### EXERCISE REQUIREMENTS
1. In the dishwasher insulation thread, what price was the Kenmore Elite floor model marked down to?
2. Continue the dishwasher insulation thread from the point where it stops.

### ARTICLE
------------
# fiberglass insulation for dishwasher



## fetzer85 (Dec 4, 2009)

Wife and I were at Sears a few nights ago and came across a very nice Kenmore Elite ULTRA WASH dishwasher on sale. (model# 665.1393) It was a floor model and was discontinued, marked down from $949 to $285. My wife has really wanted one w/ a steel tub, top rack sprayer, etc. so at this price we couldn't resist. My only question is whether or not it's supposed to have the fiberglass wrap around it. When we used to have a dishwasher it was a cheaper model w/ a plastic tub and it had the fiberglass wrap. I wasn't sure if the steel tubs don't use one and instead just use the thin black rubber coating, or if maybe it didn't come w/ it because it was a floor model. I read through the installation guide and found no mention of it or any pictute reference. If it is supposed to have one do you think I can buy one from lowes/hd? Thanks

John


----------



## Windows on Wash (Aug 30, 2011)

Some units are internally insulated but additional insulation wouldn't hurt.


----------



## hardwareman (Oct 9, 2010)
------------
### RECORD LIST
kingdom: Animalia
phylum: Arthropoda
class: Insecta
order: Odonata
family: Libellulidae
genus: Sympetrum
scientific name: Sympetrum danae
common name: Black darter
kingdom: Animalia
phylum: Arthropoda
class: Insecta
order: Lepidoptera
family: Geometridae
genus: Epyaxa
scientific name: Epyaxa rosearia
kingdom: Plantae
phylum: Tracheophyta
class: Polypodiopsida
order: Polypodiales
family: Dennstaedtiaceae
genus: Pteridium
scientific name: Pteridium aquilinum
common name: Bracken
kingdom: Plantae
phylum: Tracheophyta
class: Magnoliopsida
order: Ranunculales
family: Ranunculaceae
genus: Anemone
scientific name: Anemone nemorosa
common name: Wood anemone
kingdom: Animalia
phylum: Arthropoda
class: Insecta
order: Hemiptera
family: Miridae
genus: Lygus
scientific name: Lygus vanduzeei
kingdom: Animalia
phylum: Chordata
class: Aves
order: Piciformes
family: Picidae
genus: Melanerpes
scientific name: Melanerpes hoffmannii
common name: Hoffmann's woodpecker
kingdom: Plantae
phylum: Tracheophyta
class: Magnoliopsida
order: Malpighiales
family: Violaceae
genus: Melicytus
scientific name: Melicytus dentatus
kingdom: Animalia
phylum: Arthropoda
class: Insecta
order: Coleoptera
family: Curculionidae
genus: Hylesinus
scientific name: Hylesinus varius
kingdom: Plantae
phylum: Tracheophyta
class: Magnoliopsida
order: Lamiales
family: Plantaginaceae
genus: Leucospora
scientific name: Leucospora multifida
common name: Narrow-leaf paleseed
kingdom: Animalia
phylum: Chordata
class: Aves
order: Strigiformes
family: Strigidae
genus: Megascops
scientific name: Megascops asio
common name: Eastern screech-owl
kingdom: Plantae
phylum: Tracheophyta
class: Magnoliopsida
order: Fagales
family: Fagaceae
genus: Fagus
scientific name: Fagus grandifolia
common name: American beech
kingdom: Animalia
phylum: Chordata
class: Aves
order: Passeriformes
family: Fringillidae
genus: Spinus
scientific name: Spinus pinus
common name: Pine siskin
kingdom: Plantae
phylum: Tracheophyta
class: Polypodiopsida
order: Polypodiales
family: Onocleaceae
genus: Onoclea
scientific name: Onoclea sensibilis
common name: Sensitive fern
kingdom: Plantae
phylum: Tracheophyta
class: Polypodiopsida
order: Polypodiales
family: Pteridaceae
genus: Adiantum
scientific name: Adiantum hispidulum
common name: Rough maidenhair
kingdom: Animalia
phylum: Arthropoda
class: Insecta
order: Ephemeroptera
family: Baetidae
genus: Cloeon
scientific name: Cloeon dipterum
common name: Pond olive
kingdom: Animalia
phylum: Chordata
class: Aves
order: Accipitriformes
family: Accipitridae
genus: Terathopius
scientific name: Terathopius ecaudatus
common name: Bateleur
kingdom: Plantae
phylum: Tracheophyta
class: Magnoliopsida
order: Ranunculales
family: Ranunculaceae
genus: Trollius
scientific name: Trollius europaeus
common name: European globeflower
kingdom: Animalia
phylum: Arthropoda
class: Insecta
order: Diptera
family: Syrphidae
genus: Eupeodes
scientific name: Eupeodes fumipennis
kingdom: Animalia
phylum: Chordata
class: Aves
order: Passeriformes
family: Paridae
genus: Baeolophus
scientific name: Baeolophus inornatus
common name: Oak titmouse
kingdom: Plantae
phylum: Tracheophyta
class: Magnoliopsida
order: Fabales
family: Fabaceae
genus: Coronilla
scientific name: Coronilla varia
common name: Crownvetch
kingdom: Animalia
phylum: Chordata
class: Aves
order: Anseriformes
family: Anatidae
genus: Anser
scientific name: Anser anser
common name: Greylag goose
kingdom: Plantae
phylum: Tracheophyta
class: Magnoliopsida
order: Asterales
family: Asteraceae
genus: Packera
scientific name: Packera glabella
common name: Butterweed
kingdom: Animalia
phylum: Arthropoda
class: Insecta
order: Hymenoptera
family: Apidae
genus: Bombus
------------
### ANSWERS GIVEN
1. $285, down from $949.

2.
insulation is for sound proofing only. Some dishwashers use them and some do not. I wouldn't worry about it


----------



## Deja-vue (Mar 24, 2013)

My Dishwasher came with Insulation, but I wanted it quieter, added some R 12 on top and some Side, and it actually worked.
Get out some Duct-Tape to attached it and stuff it back in.
Cheers,


----------



## paul100 (Aug 29, 2009)

I went to the sears parts website and entered your model number. it came back with 21 different dishwashers. you need to add some more numbers to the model number you posted. I did randomly check two of them and both that i looked at had fiberglass insulation listed as a part. Here is the link to the different dishwashers that start with your model number.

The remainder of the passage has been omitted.